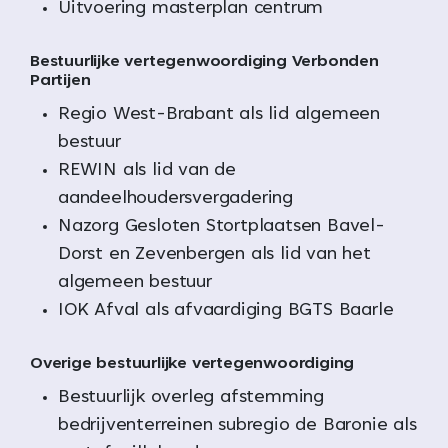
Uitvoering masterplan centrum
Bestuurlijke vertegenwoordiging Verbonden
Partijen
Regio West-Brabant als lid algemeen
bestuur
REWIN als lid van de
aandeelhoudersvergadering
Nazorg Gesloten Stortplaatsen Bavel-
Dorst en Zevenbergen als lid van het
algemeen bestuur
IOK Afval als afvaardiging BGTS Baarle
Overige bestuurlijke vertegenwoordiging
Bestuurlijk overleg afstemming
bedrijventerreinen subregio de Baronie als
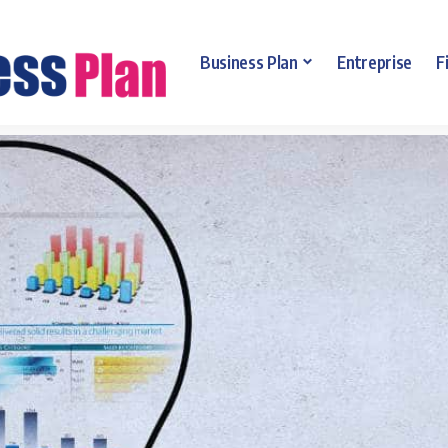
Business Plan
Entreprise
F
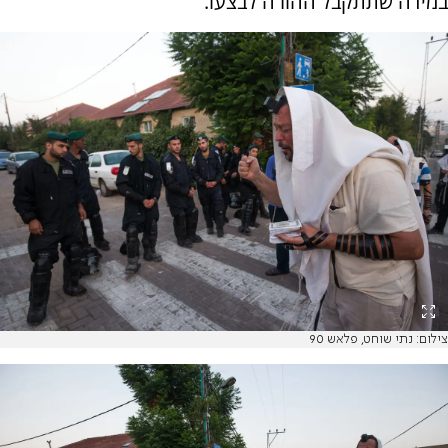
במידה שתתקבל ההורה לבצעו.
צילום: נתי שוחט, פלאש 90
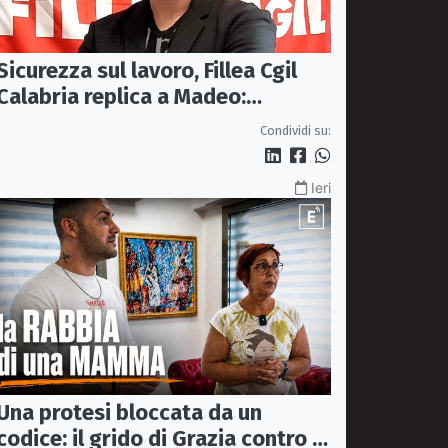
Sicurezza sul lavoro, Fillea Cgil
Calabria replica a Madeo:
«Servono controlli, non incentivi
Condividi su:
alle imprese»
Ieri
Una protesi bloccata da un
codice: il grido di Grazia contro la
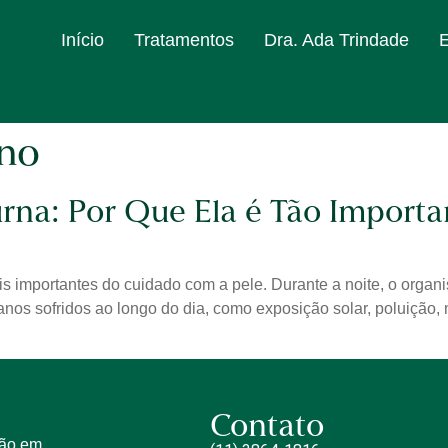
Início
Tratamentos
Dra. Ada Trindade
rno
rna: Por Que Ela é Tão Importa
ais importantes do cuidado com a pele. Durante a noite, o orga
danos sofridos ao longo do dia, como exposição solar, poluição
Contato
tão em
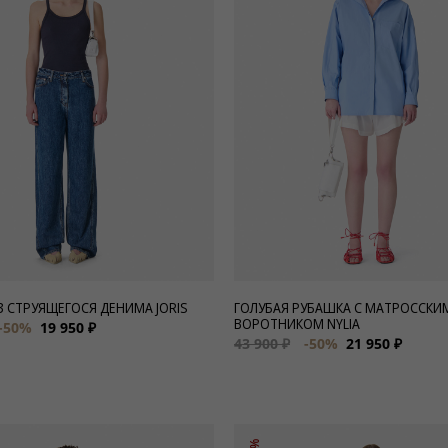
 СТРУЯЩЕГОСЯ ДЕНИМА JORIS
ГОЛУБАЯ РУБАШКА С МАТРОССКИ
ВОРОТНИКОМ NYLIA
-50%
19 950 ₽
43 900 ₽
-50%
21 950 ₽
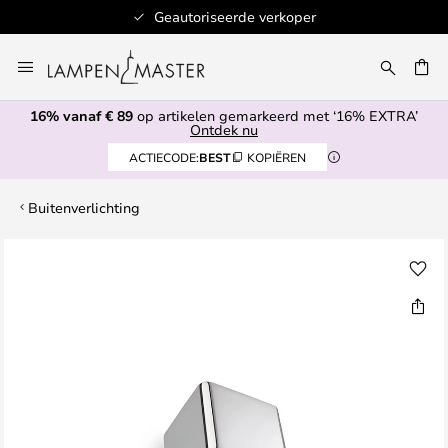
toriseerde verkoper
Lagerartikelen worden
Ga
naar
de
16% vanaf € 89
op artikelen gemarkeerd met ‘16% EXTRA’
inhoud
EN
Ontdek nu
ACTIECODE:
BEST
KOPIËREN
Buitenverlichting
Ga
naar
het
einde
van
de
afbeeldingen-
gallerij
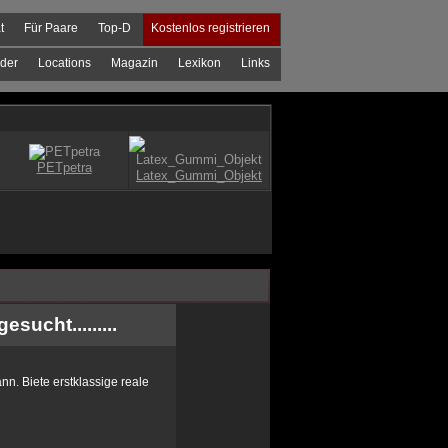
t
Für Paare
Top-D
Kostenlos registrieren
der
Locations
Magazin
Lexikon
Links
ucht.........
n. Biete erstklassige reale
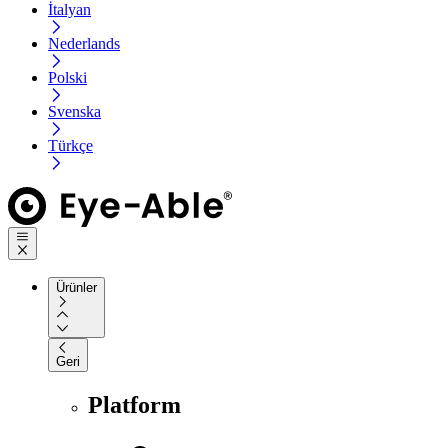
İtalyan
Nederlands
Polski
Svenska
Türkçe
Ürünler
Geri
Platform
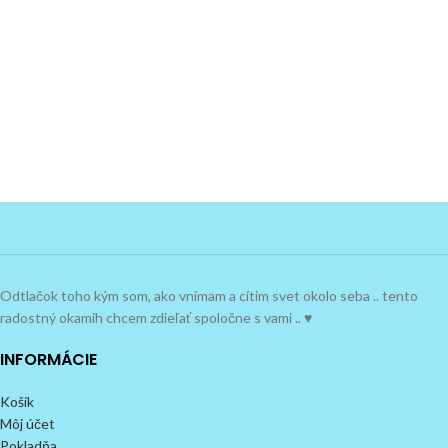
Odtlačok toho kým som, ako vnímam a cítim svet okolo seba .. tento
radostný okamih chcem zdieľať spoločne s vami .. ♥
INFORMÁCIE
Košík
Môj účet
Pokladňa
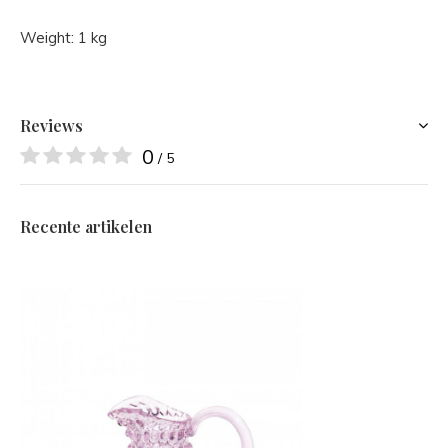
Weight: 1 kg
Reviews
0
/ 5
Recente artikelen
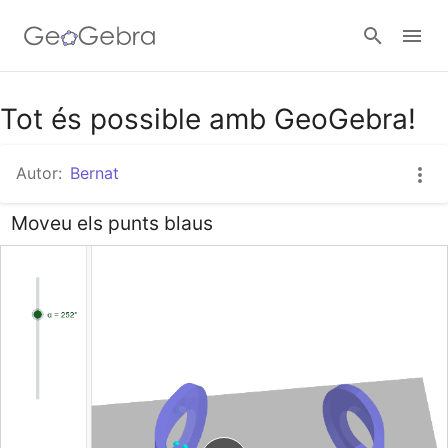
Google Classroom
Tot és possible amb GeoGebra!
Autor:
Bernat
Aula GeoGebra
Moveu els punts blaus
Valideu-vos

## JOB
Exactly as written, restate all of the data, leaving out the images.

## PROBLEM SOLUTION
Uitvoering masterplan centrum
Bestuurlijke vertegenwoordiging Verbonden
Partijen
Regio West-Brabant als lid algemeen
bestuur
REWIN als lid van de
aandeelhoudersvergadering
Nazorg Gesloten Stortplaatsen Bavel-
Dorst en Zevenbergen als lid van het
algemeen bestuur
IOK Afval als afvaardiging BGTS Baarle
Overige bestuurlijke vertegenwoordiging
Bestuurlijk overleg afstemming
bedrijventerreinen subregio de Baronie als
Business Plan
Entreprise
F
במידה שתתקבל ההורה לבצעו.
צילום: נתי שוחט, פלאש 90
Sicurezza sul lavoro, Fillea Cgil
Calabria replica a Madeo:
«Servono controlli, non incentivi
Condividi su:
alle imprese»
Ieri
Una protesi bloccata da un
codice: il grido di Grazia contro la
Início
Tratamentos
Dra. Ada Trindade
rno
rna: Por Que Ela é Tão Importa
ais importantes do cuidado com a pele. Durante a noite, o orga
danos sofridos ao longo do dia, como exposição solar, poluição
Contato
tão em
 СТРУЯЩЕГОСЯ ДЕНИМА JORIS
ГОЛУБАЯ РУБАШКА С МАТРОССКИ
ВОРОТНИКОМ NYLIA
-50%
19 950 ₽
43 900 ₽
-50%
21 950 ₽
toriseerde verkoper
Lagerartikelen worden
Ga
naar
de
16% vanaf € 89
op artikelen gemarkeerd met ‘16% EXTRA’
inhoud
EN
Ontdek nu
ACTIECODE:
BEST
KOPIËREN
Buitenverlichting
Ga
naar
het
einde
van
de
afbeeldingen-
gallerij
t
Für Paare
Top-D
Kostenlos registrieren
der
Locations
Magazin
Lexikon
Links
ucht.........
n. Biete erstklassige reale
İtalyan
Nederlands
Polski
Svenska
Türkçe
Ürünler
Geri
Platform
Odtlačok toho kým som, ako vnímam a cítim svet okolo seba .. tento
radostný okamih chcem zdieľať spoločne s vami .. ♥
INFORMÁCIE
Košík
Môj účet
Pokladňa
Weight: 1 kg
Reviews
0
/ 5
Recente artikelen
Google Classroom
Tot és possible amb GeoGebra!
Autor:
Bernat
Aula GeoGebra
Moveu els punts blaus
Valideu-vos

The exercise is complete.